Le choix du Bénin s’explique par le fait que le philanthrope cherchait un pays d’Afrique démocratique et pacifique. Après avoir songé au Sénégal, le spécialiste des religions s’est finalement tourné vers le Bénin, « ce pays magnifique où les catholiques, les protestants et les adeptes du vaudou s’entendent bien, sans animosité. Un pays où, lors de la présidentielle, on prie dans les églises, les mosquées et les temples sans que cela ne dérange personne ».
Trois fois par an, Odon Vallet sillonne le Bénin. Aujourd’hui, ce proche de Lionel Zinsou, économiste battu au second tour de l’élection présidentielle béninoise, connaît parfaitement bien le « terrain » : « Les meilleurs élèves, et de très loin, sont ceux du petit séminaire Notre-Dame de Fatima qui est à Parakou [au centre du pays]. En plus des écoles, la fondation mène des actions dans les prisons de Porto-Novo et Missérété. On a même un mineur, ancien détenu, qui a été reçu au BEPC, ce qui est un vrai miracle : le taux de réussite national à l’examen est de 16 % et dans son collège, il est proche de 0. »
« A cause des écrans »
La fondation est également à l’origine de plusieurs laboratoires de langue pour apprendre notamment l’anglais et l’allemand, et elle a créé six bibliothèques à travers le pays, ce qui en fait le plus grand réseau de bibliothèques de toute l’Afrique francophone. « Nous sommes le seul réseau mondial de bibliothèques dont le public s’accroît de 20 % par an, se félicite-t-il. Partout ça baisse, principalement à cause des écrans. Et n’oublions pas que le taux de succès aux examens, pour ceux qui vont régulièrement à la bibliothèque, est multiplié par 2,5 au bac et 3,5 au BEPC. »
En 2003, lors de la première année du programme béninois, la fondation a offert 300 bourses. Aujourd’hui, 1 040 sont distribuées annuellement aux élèves les plus méritants. Leur montant est de 250 000 francs CFA (380 euros) pour un lycéen collégien et de 500 000 francs CFA pour un étudiant, à laquelle peut s’ajouter une bourse d’Etat pour les plus modestes.

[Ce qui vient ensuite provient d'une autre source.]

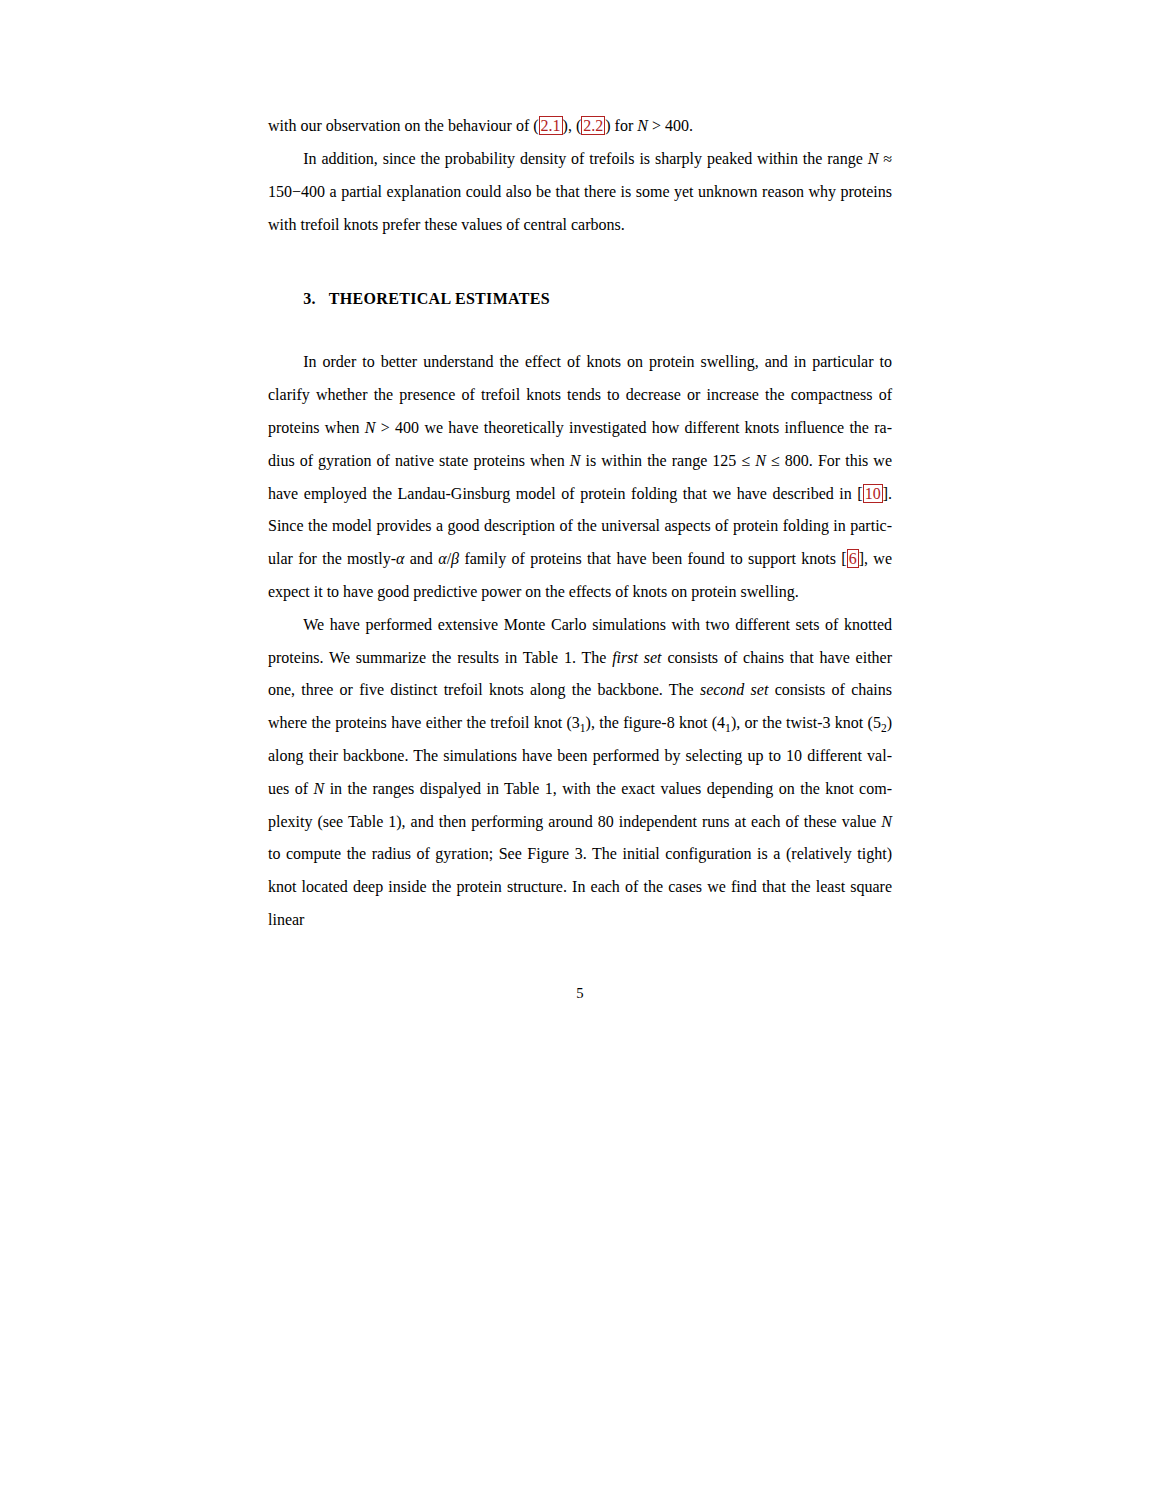with our observation on the behaviour of (2.1), (2.2) for N > 400.
In addition, since the probability density of trefoils is sharply peaked within the range N ≈ 150−400 a partial explanation could also be that there is some yet unknown reason why proteins with trefoil knots prefer these values of central carbons.
3. THEORETICAL ESTIMATES
In order to better understand the effect of knots on protein swelling, and in particular to clarify whether the presence of trefoil knots tends to decrease or increase the compactness of proteins when N > 400 we have theoretically investigated how different knots influence the radius of gyration of native state proteins when N is within the range 125 ≤ N ≤ 800. For this we have employed the Landau-Ginsburg model of protein folding that we have described in [10]. Since the model provides a good description of the universal aspects of protein folding in particular for the mostly-α and α/β family of proteins that have been found to support knots [6], we expect it to have good predictive power on the effects of knots on protein swelling.
We have performed extensive Monte Carlo simulations with two different sets of knotted proteins. We summarize the results in Table 1. The first set consists of chains that have either one, three or five distinct trefoil knots along the backbone. The second set consists of chains where the proteins have either the trefoil knot (31), the figure-8 knot (41), or the twist-3 knot (52) along their backbone. The simulations have been performed by selecting up to 10 different values of N in the ranges dispalyed in Table 1, with the exact values depending on the knot complexity (see Table 1), and then performing around 80 independent runs at each of these value N to compute the radius of gyration; See Figure 3. The initial configuration is a (relatively tight) knot located deep inside the protein structure. In each of the cases we find that the least square linear
5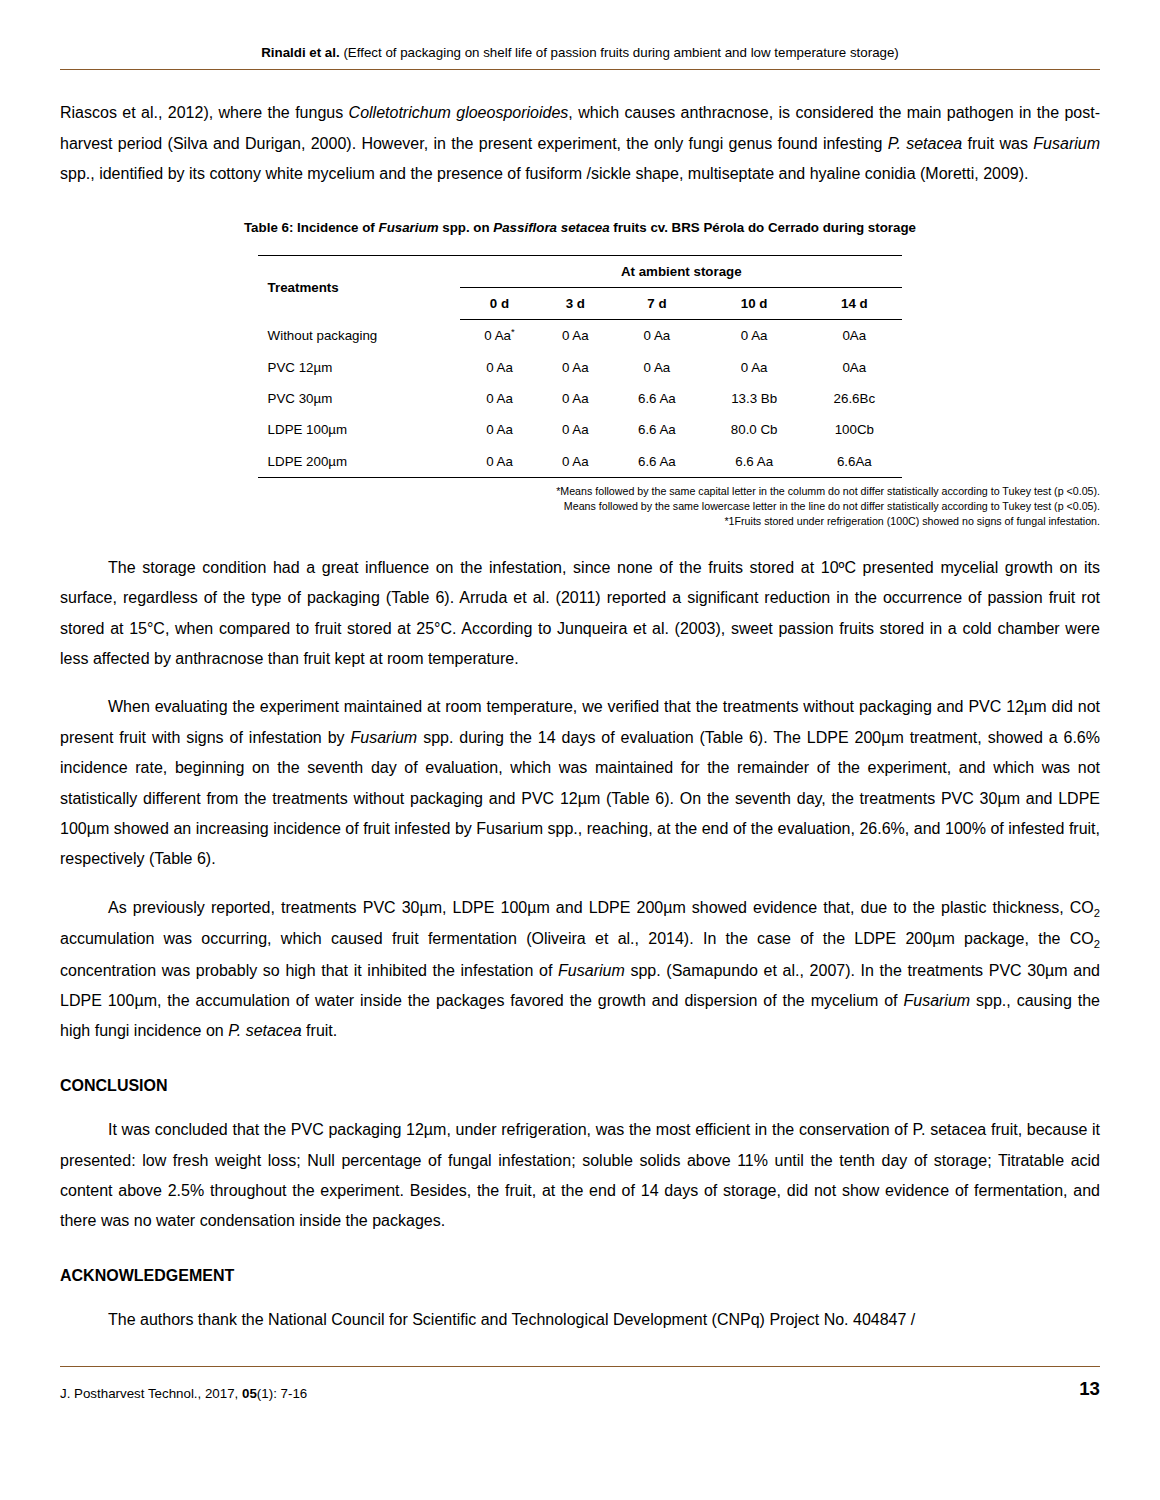Rinaldi et al. (Effect of packaging on shelf life of passion fruits during ambient and low temperature storage)
Riascos et al., 2012), where the fungus Colletotrichum gloeosporioides, which causes anthracnose, is considered the main pathogen in the post-harvest period (Silva and Durigan, 2000). However, in the present experiment, the only fungi genus found infesting P. setacea fruit was Fusarium spp., identified by its cottony white mycelium and the presence of fusiform /sickle shape, multiseptate and hyaline conidia (Moretti, 2009).
Table 6: Incidence of Fusarium spp. on Passiflora setacea fruits cv. BRS Pérola do Cerrado during storage
| Treatments | At ambient storage |
| --- | --- |
| 0 d | 3 d | 7 d | 10 d | 14 d |
| Without packaging | 0 Aa * | 0 Aa | 0 Aa | 0 Aa | 0Aa |
| PVC 12µm | 0 Aa | 0 Aa | 0 Aa | 0 Aa | 0Aa |
| PVC 30µm | 0 Aa | 0 Aa | 6.6 Aa | 13.3 Bb | 26.6Bc |
| LDPE 100µm | 0 Aa | 0 Aa | 6.6 Aa | 80.0 Cb | 100Cb |
| LDPE 200µm | 0 Aa | 0 Aa | 6.6 Aa | 6.6 Aa | 6.6Aa |
*Means followed by the same capital letter in the columm do not differ statistically according to Tukey test (p <0.05).
Means followed by the same lowercase letter in the line do not differ statistically according to Tukey test (p <0.05).
*1Fruits stored under refrigeration (100C) showed no signs of fungal infestation.
The storage condition had a great influence on the infestation, since none of the fruits stored at 10ºC presented mycelial growth on its surface, regardless of the type of packaging (Table 6). Arruda et al. (2011) reported a significant reduction in the occurrence of passion fruit rot stored at 15°C, when compared to fruit stored at 25°C. According to Junqueira et al. (2003), sweet passion fruits stored in a cold chamber were less affected by anthracnose than fruit kept at room temperature.
When evaluating the experiment maintained at room temperature, we verified that the treatments without packaging and PVC 12µm did not present fruit with signs of infestation by Fusarium spp. during the 14 days of evaluation (Table 6). The LDPE 200µm treatment, showed a 6.6% incidence rate, beginning on the seventh day of evaluation, which was maintained for the remainder of the experiment, and which was not statistically different from the treatments without packaging and PVC 12µm (Table 6). On the seventh day, the treatments PVC 30µm and LDPE 100µm showed an increasing incidence of fruit infested by Fusarium spp., reaching, at the end of the evaluation, 26.6%, and 100% of infested fruit, respectively (Table 6).
As previously reported, treatments PVC 30µm, LDPE 100µm and LDPE 200µm showed evidence that, due to the plastic thickness, CO2 accumulation was occurring, which caused fruit fermentation (Oliveira et al., 2014). In the case of the LDPE 200µm package, the CO2 concentration was probably so high that it inhibited the infestation of Fusarium spp. (Samapundo et al., 2007). In the treatments PVC 30µm and LDPE 100µm, the accumulation of water inside the packages favored the growth and dispersion of the mycelium of Fusarium spp., causing the high fungi incidence on P. setacea fruit.
CONCLUSION
It was concluded that the PVC packaging 12µm, under refrigeration, was the most efficient in the conservation of P. setacea fruit, because it presented: low fresh weight loss; Null percentage of fungal infestation; soluble solids above 11% until the tenth day of storage; Titratable acid content above 2.5% throughout the experiment. Besides, the fruit, at the end of 14 days of storage, did not show evidence of fermentation, and there was no water condensation inside the packages.
ACKNOWLEDGEMENT
The authors thank the National Council for Scientific and Technological Development (CNPq) Project No. 404847 /
J. Postharvest Technol., 2017, 05(1): 7-16
13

Tite Yokossi, 28 ans, est aujourd’hui doctorant en économie à l’Institut technologique du Massachusetts (MIT). Qui aurait pu prédire que ce natif de Natitingou, dans le nord du Bénin, poursuivrait un jour ses études aux Etats-Unis ? Après l’obtention d’un bac béninois avec mention « très bien » en 2004, le jeune homme, grâce à une bourse de la Fondation Vallet, a intégré le prestigieux lycée Louis-le-Grand à Paris, où il a enchaîné maths sup et maths spé, en deux ans. « J’ai été mis en contact avec Odon Vallet grâce à Michel Le Cornec, un Français résidant au Bénin dont la femme avait lu un article sur ses bourses scolaires, raconte-t-il. La promotion de l’excellence est la priorité de cette fondation qui développe aussi des valeurs d’entraide et de solidarité. » Tite Yokossi se voit d’abord acquérir une expérience professionnelle aux Etats-Unis avant de retourner en Afrique, « où, estime-t-il, il y a d’énormes opportunités à saisir ». Un retour sur investissement que le père d’Odon Vallet n’aurait pas imaginé.